Xie Yang, Pan Wei, Khodursky Arkady B
Division of Biostatistics, School of Public Health, University of Minnesota Minneapolis, MN 55455, USA.
Bioinformatics. 2005 Dec 1;21(23):4280-8. doi: 10.1093/bioinformatics/bti685. Epub 2005 Sep 27.
False discovery rate (FDR) is defined as the expected percentage of false positives among all the claimed positives. In practice, with the true FDR unknown, an estimated FDR can serve as a criterion to evaluate the performance of various statistical methods under the condition that the estimated FDR approximates the true FDR well, or at least, it does not improperly favor or disfavor any particular method. Permutation methods have become popular to estimate FDR in genomic studies. The purpose of this paper is 2-fold. First, we investigate theoretically and empirically whether the standard permutation-based FDR estimator is biased, and if so, whether the bias inappropriately favors or disfavors any method.
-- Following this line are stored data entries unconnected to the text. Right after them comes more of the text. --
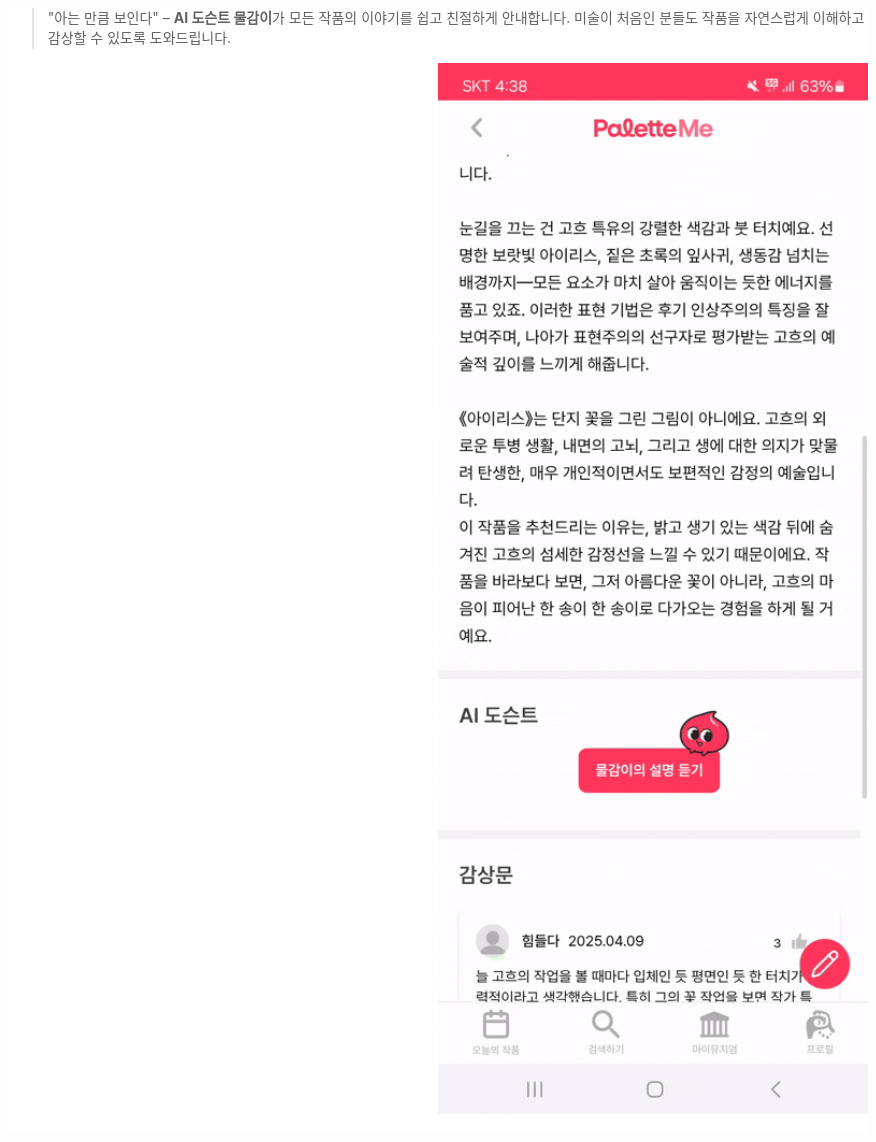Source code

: 
> "아는 만큼 보인다" – **AI 도슨트 물감이**가 모든 작품의 이야기를 쉽고 친절하게 안내합니다.
미술이 처음인 분들도 작품을 자연스럽게 이해하고 감상할 수 있도록 도와드립니다.

<div style="display: flex; justify-content: space-between;">
  <img alt='' src="./img/today1.gif" style="width: 100%; height: 500;">
  <img alt='' src="./img/today2.gif" style="width: 100%; height: 500;">
</div>
<br>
Second, we propose a simple modification of the standard permutation to yield a better FDR estimator, which can in turn serve as a more fair criterion to evaluate various statistical methods.
Both simulated and real data examples are used for illustration and comparison. Three commonly used test statistics, the sample mean, SAM statistic and Student's t-statistic, are considered. The results show that the standard permutation method overestimates FDR. The overestimation is the most severe for the sample mean statistic while the least for the t-statistic with the SAM-statistic lying between the two extremes, suggesting that one has to be cautious when using the standard permutation-based FDR estimates to evaluate various statistical methods. In addition, our proposed FDR estimation method is simple and outperforms the standard method.
错误发现率(FDR)被定义为所有宣称的阳性结果中假阳性结果的预期百分比。在实际应用中,由于真实的FDR未知,在估计的FDR能较好地近似真实FDR的条件下,或者至少它不会不适当地偏袒或不利于任何特定方法时,估计的FDR可作为评估各种统计方法性能的一个标准。排列方法在基因组研究中已广泛用于估计FDR。本文的目的有两个。首先,我们从理论和实证两方面研究基于标准排列的FDR估计器是否存在偏差,如果存在偏差,该偏差是否不适当地偏袒或不利于任何方法。其次,我们对标准排列提出一种简单的修正,以得到一个更好的FDR估计器,进而可作为一个更公平的标准来评估各种统计方法。
使用模拟数据和实际数据示例进行说明和比较。考虑了三种常用的检验统计量:样本均值、SAM统计量和学生t统计量。结果表明,标准排列方法高估了FDR。对于样本均值统计量,高估最为严重,而对于t统计量则最小,SAM统计量介于两者之间,这表明在使用基于标准排列的FDR估计来评估各种统计方法时必须谨慎。此外,我们提出的FDR估计方法简单且优于标准方法。